Dr Acker: consultant/advisory board for Thoratec (modest). Dr Gillinov: other research support from St. Jude Medical, Abbott (modest); consultant/advisory board for St. Jude Medical, Edwards Lifesciences (modest); consultant/advisory board for Abbott, Medtronic, CryoLife, AtriCure (significant). Dr Thourani: research grants from Edwards Lifesciences, Medtronic Corp, and Abbott Medical (modest); consultant/advisory board for Edwards Lifesciences, Abbott Medical (modest). Dr Robert L. Smith: research grant from Edwards Lifesciences (significant); speakers bureau for Abbott Medical (significant); consultant/advisory board for Abbott Medical, Edwards Lifesciences (significant); other from Abbott Medical, Edwards Lifesciences (significant). The other authors report no conflicts. This work was supported by a cooperative agreement (U01 HL088942) funded by the National Heart, Lung, and Blood Institute and the National Institute of Neurological Disorders and Stroke of the National Institute of Health and the Canadian Institutes of Health Research. Dr Ferket was supported by American Heart Association grant number 16MCPRP31030016. The views expressed in this article are those of the authors and do not necessarily represent the views of the National Heart, Lung, and Blood Institute; National Institutes of Health; or the United States Department of Health and Human Services.

2018 American Heart Association, Inc.

Figures

Figure 1.. Within-trial cumulative average cost by study arm.

Shown are cumulative costs averaged across N=126 for repair and N=125 for replacement.

Figure 2.. Average SF-6D utility index by study arm.

Shown are mean SF-6D utility index scores in N=126 for repair and N=125 for replacement.

Figure 3.. Within-trial cost-effectiveness analysis bootstrap results comparing replacement vs repair.

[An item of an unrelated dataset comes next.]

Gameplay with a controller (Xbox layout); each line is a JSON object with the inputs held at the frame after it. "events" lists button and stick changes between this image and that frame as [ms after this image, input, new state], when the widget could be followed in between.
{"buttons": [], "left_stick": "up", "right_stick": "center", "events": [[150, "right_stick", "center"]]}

Shown are Δs in average costs and average QALYs as measured in each bootstrap replicate of the trial data with repair as the reference strategy. The yellow and red figures represent the point estimates (Δcosts, ΔQALYs) at 1-year ($848; −0.03) and 2-year ($1,166; −0.05) respectively. The two diagonals represent commonly used cost-effectiveness thresholds of $100K/QALY and $200K/QALY. The proportion of iterations below or to the right of the selected diagonal equals the likelihood of the replacement strategy being cost-effective as compared with repair given the applicable cost-effectiveness threshold.

Figure 4.. Observed and simulated all-cause mortality estimates by study arm.

Shown are all-cause mortality estimates based on Kaplan-Meier curves of trial data with censoring at 2-year (solid lines) and simulated mortality estimates within the reference case analysis (dashed lines).

Figure 5.. Number of hospital admissions and reoperations during 1-, 2-, 5-, and 10-year follow-up.

Outcomes at 1- and 2-year are based on trial data; outcomes at 5- and 10-year are based on adding simulated outcomes occurring within 2–5 and 2–10 year time intervals within the reference case analysis.

Figure 6.. Cost-effectiveness acceptability curves for replacement according to time horizon.

These curves indicate the probability of replacement being cost-effective as compared with repair using different time horizons. Each curve equals the proportion of iterations below or to the right of the diagonal (as shown in Figure 3 for time horizons of 1- and 2-year) by changing the slope of the diagonal from 0 to infinity, i.e. increasing the cost-effectiveness threshold. The probability of repair being cost-effective equals 100% minus the depicted probability of replacement being cost-effective.